Task objective:
Your answer should give again, exactly, the lines from the beginning of the entries below through the line containing "libertad de expresión". It must contain no pictures.

Page images and extracted text:
[Start of Attachment]

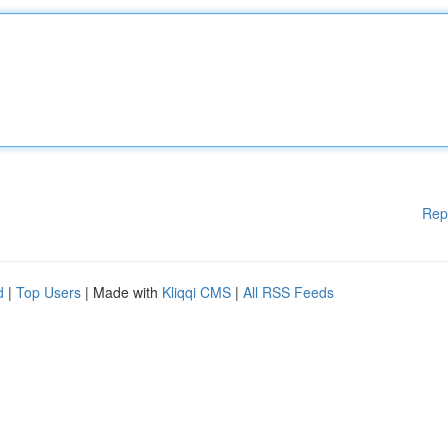
Rep
d
|
Top Users
| Made with
Kliqqi CMS
|
All RSS Feeds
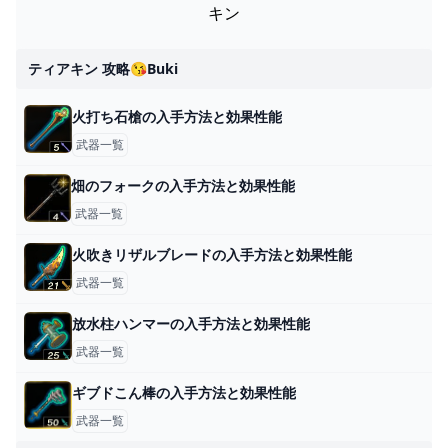
キン
ティアキン 攻略😘buki
火打ち石槍の入手方法と効果性能
武器一覧
畑のフォークの入手方法と効果性能
武器一覧
火吹きリザルブレードの入手方法と効果性能
武器一覧
放水柱ハンマーの入手方法と効果性能
武器一覧
ギブドこん棒の入手方法と効果性能
武器一覧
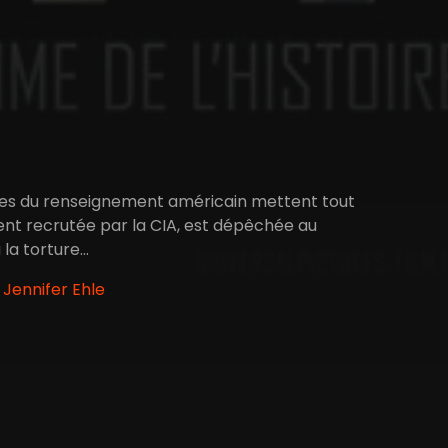
mes du renseignement américain mettent tout
nt recrutée par la CIA, est dépêchée au
a torture...
 Jennifer Ehle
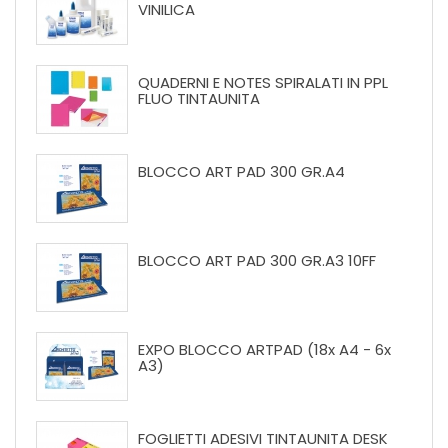
VINILICA
QUADERNI E NOTES SPIRALATI IN PPL
FLUO TINTAUNITA
BLOCCO ART PAD 300 GR.A4
BLOCCO ART PAD 300 GR.A3 10FF
EXPO BLOCCO ARTPAD (18x A4 - 6x
A3)
FOGLIETTI ADESIVI TINTAUNITA DESK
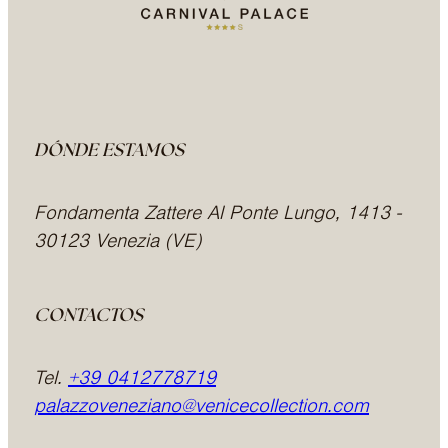
DÓNDE ESTAMOS
Fondamenta Zattere Al Ponte Lungo, 1413 -
30123 Venezia (VE)
CONTACTOS
Tel.
+39 0412778719
palazzoveneziano@venicecollection.com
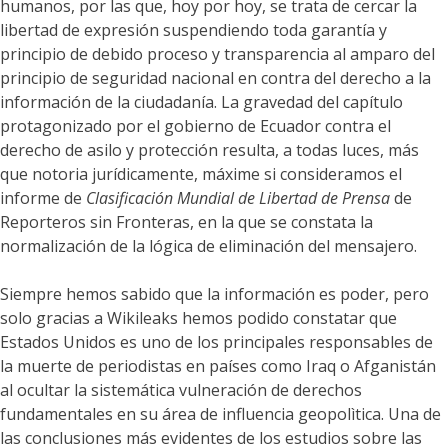
humanos, por las que, hoy por hoy, se trata de cercar la
libertad de expresión suspendiendo toda garantía y
principio de debido proceso y transparencia al amparo del
principio de seguridad nacional en contra del derecho a la
información de la ciudadanía. La gravedad del capítulo
protagonizado por el gobierno de Ecuador contra el
derecho de asilo y protección resulta, a todas luces, más
que notoria jurídicamente, máxime si consideramos el
informe de
Clasificación Mundial de Libertad de Prensa
de
Reporteros sin Fronteras, en la que se constata la
normalización de la lógica de eliminación del mensajero.
Siempre hemos sabido que la información es poder, pero
solo gracias a Wikileaks hemos podido constatar que
Estados Unidos es uno de los principales responsables de
la muerte de periodistas en países como Iraq o Afganistán
al ocultar la sistemática vulneración de derechos
fundamentales en su área de influencia geopolìtica. Una de
las conclusiones más evidentes de los estudios sobre las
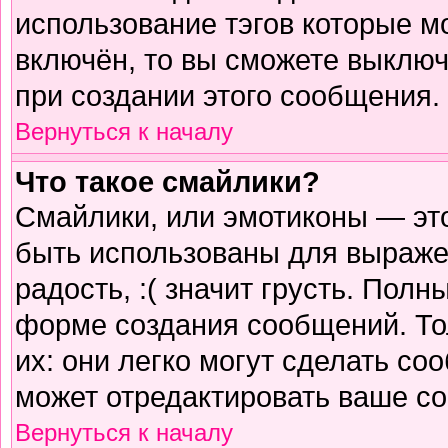
использование тэгов которые м
включён, то вы сможете выключ
при создании этого сообщения.
Вернуться к началу
Что такое смайлики?
Смайлики, или эмотиконы — это
быть использованы для выражен
радость, :( значит грусть. Пол
форме создания сообщений. Тол
их: они легко могут сделать с
может отредактировать ваше со
Вернуться к началу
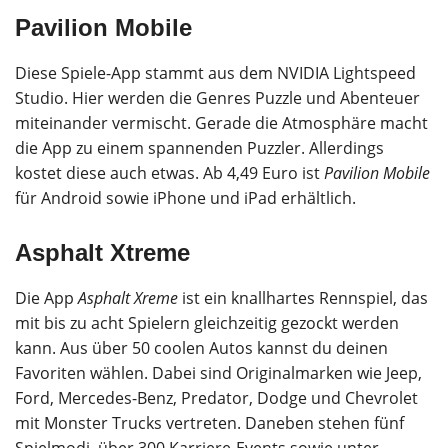
Pavilion Mobile
Diese Spiele-App stammt aus dem NVIDIA Lightspeed
Studio. Hier werden die Genres Puzzle und Abenteuer
miteinander vermischt. Gerade die Atmosphäre macht
die App zu einem spannenden Puzzler. Allerdings
kostet diese auch etwas. Ab 4,49 Euro ist
Pavilion Mobile
für Android sowie iPhone und iPad erhältlich.
Asphalt Xtreme
Die App
Asphalt Xreme
ist ein knallhartes Rennspiel, das
mit bis zu acht Spielern gleichzeitig gezockt werden
kann. Aus über 50 coolen Autos kannst du deinen
Favoriten wählen. Dabei sind Originalmarken wie Jeep,
Ford, Mercedes-Benz, Predator, Dodge und Chevrolet
mit Monster Trucks vertreten. Daneben stehen fünf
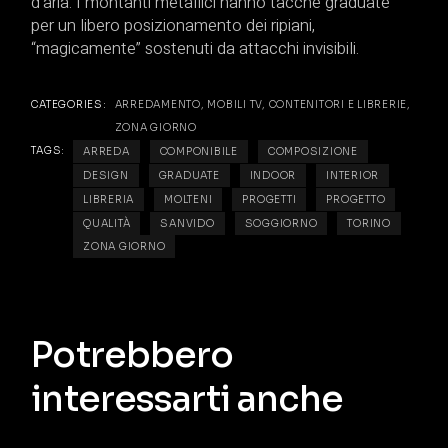
d’aria. I montanti metallici hanno tacche graduate
per un libero posizionamento dei ripiani,
“magicamente” sostenuti da attacchi invisibili.
CATEGORIES:
ARREDAMENTO
,
MOBILI TV, CONTENITORI E LIBRERIE
,
ZONA GIORNO
TAGS:
ARREDA
COMPONIBILE
COMPOSIZIONE
DESIGN
GRADUATE
INDOOR
INTERIOR
LIBRERIA
MOLTENI
PROGETTI
PROGETTO
QUALITÀ
SANVIDO
SOGGIORNO
TORINO
ZONA GIORNO
Potrebbero
interessarti anche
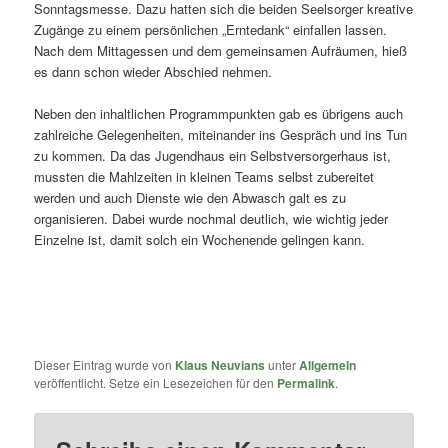
Sonntagsmesse. Dazu hatten sich die beiden Seelsorger kreative
Zugänge zu einem persönlichen „Erntedank“ einfallen lassen.
Nach dem Mittagessen und dem gemeinsamen Aufräumen, hieß
es dann schon wieder Abschied nehmen.
Neben den inhaltlichen Programmpunkten gab es übrigens auch
zahlreiche Gelegenheiten, miteinander ins Gespräch und ins Tun
zu kommen. Da das Jugendhaus ein Selbstversorgerhaus ist,
mussten die Mahlzeiten in kleinen Teams selbst zubereitet
werden und auch Dienste wie den Abwasch galt es zu
organisieren. Dabei wurde nochmal deutlich, wie wichtig jeder
Einzelne ist, damit solch ein Wochenende gelingen kann.
Dieser Eintrag wurde von
Klaus Neuvians
unter
Allgemein
veröffentlicht. Setze ein Lesezeichen für den
Permalink
.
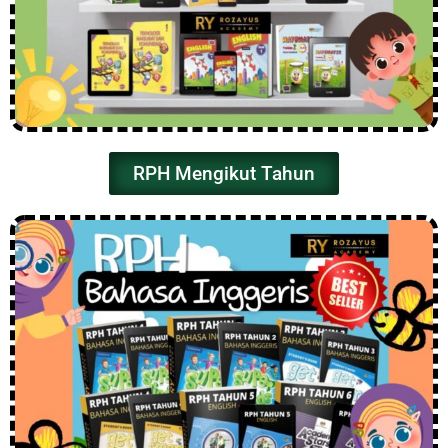
RPH Mengikut Tahun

[End of Attachment]

Output for this task:
Rep
d
|
Top Users
| Made with
Kliqqi CMS
|
All RSS Feeds
キン
ティアキン 攻略😘buki
火打ち石槍の入手方法と効果性能
武器一覧
畑のフォークの入手方法と効果性能
武器一覧
火吹きリザルブレードの入手方法と効果性能
武器一覧
放水柱ハンマーの入手方法と効果性能
武器一覧
ギブドこん棒の入手方法と効果性能
武器一覧
mes du renseignement américain mettent tout
nt recrutée par la CIA, est dépêchée au
a torture...
 Jennifer Ehle
VINILICA
QUADERNI E NOTES SPIRALATI IN PPL
FLUO TINTAUNITA
BLOCCO ART PAD 300 GR.A4
BLOCCO ART PAD 300 GR.A3 10FF
EXPO BLOCCO ARTPAD (18x A4 - 6x
A3)
FOGLIETTI ADESIVI TINTAUNITA DESK
DÓNDE ESTAMOS
Fondamenta Zattere Al Ponte Lungo, 1413 -
30123 Venezia (VE)
CONTACTOS
Tel.
+39 0412778719
palazzoveneziano@venicecollection.com
humanos, por las que, hoy por hoy, se trata de cercar la
libertad de expresión suspendiendo toda garantía y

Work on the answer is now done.